Two Notre Dame professors recently received fellowships from the National Endowment for the Humanities (NEH) to pursue their scholarly work next year, increasing the University's record number of NEH fellowships to 44 in the last 12 years.

Notre Dame has earned more NEH fellowships since 1999 than any other university in the country, according to a University press release. The University of Michigan earned 35 NEH fellowships and Harvard earned 26.

Notre Dame theology professor Eugene Ulrich received a fellowship this year in Ancient Languages to pursue his book, "The Bible in Light of the Dead Sea Scrolls," a compilation of his previous work on the topic.

"The Dead Sea Scrolls … open up a period that we had lost sight of, a period that had just been lost to history," Ulrich said. "Which is part of the period of the composition of the Scriptures."

Ulrich's career has been focused on exploring this era through the scrolls, and therefore gaining a greater appreciation for and understanding of the Biblical texts.

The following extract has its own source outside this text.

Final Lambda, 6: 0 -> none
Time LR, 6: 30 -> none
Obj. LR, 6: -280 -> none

His work began as a graduate student at Harvard under Frank Cross, one of the two original American editors of the Dead Sea Scrolls. His dissertation became an analysis of one of the major scrolls.

"It was being in the right place at the right time," Ulrich said.

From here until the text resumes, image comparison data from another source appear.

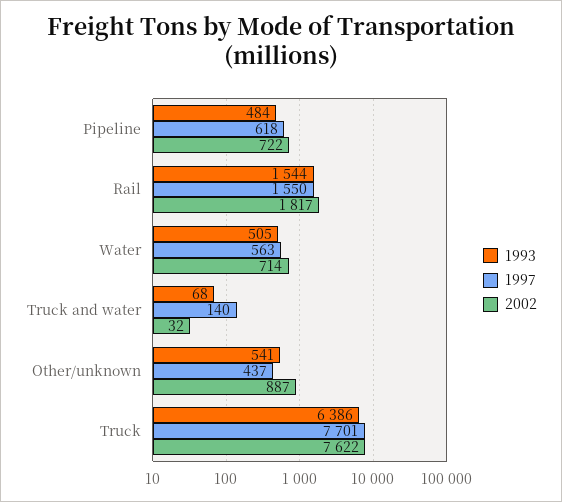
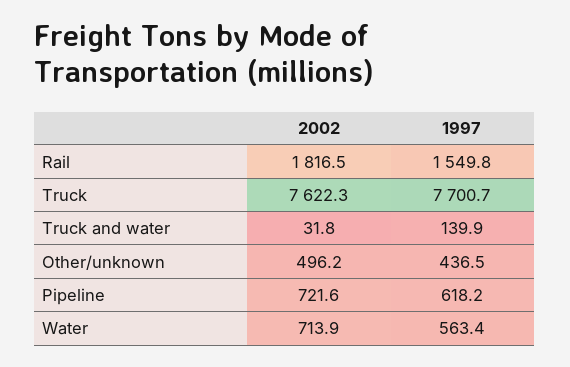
1993, Pipeline: 484 -> none
1993, Rail: 1544 -> none
1993, Water: 505 -> none
1993, Truck and water: 68 -> none
1993, Other/unknown: 541 -> none
2002, Other/unknown: 887 -> 496.2
1993, Truck: 6386 -> none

Ulrich's first NEH fellowship in 1977 enabled him to publish one of the scrolls, leading to a lifetime of research pertaining to these documents. When the other editor, Monsignor Patrick Skehan of Catholic University of America, died, he left his life's work to Ulrich because he was so impressed with his research.

"This coming year will be my 39th year of teaching here," Ulrich said, "and 21 of those years, I have had NEH funding. They were very interested in the publication of the scrolls."

Ulrich's upcoming work expands on a book he published last year, "The Biblical Qumran Scrolls: Transcriptions and Textual Variants," which includes all of the text from the Biblical Scrolls, but makes it more accessible.

"After going through scroll after scroll after scroll and seeing different surprises here, different surprises there, what I'm doing now is synthesizing all that and putting it into one monograph so that you can get in one book a clear explanation and description of how the Bible came to be the way it is," Ulrich said.

Thomas F. X. Noble, chair of Notre Dame's History Department, received an NEH fellowship in Medieval Studies to produce his book "Rome in the Medieval Imagination," a look at how Rome was perceived by different people and cultures during Medieval times.

"Everyone had an opinion about Rome," Noble said. "Good, bad or indifferent."

Noble's previous work focused on Rome itself, especially Popes and the Roman Church. His new book, however, will explore Rome through the eyes of Medieval citizens.

"Rome was a constant presence for Medieval people," Noble said "It haunted their imagination, and [in my book] I am poking around inside people's imagination a thousand years ago."

Noble said "Rome in the Medieval Imagination" will finally provide a source for Medieval scholars to learn about their subjects' perceptions of Rome.

"Whoever studies Medieval art, literature or history runs into Rome all the time," Noble said. "Some people might be thinking why this author in 12th century France thought this about Rome … and they've never had a book to take off the shelf to look that up and find out. So what I'm trying to do is explain why you bump into Rome all the time if you study the Middle Ages."

This is Noble's third NEH fellowship, but he said he still feels just as great about it as his first two.

"When you win one of these awards, it means that an anonymous panel of our peers thought well of what we're doing," Noble said. "When the NEH looks at all those worthy applications and picks yours, it feels pretty good. Notre Dame has a wonderful tradition in winning these so it's nice to be part of that group."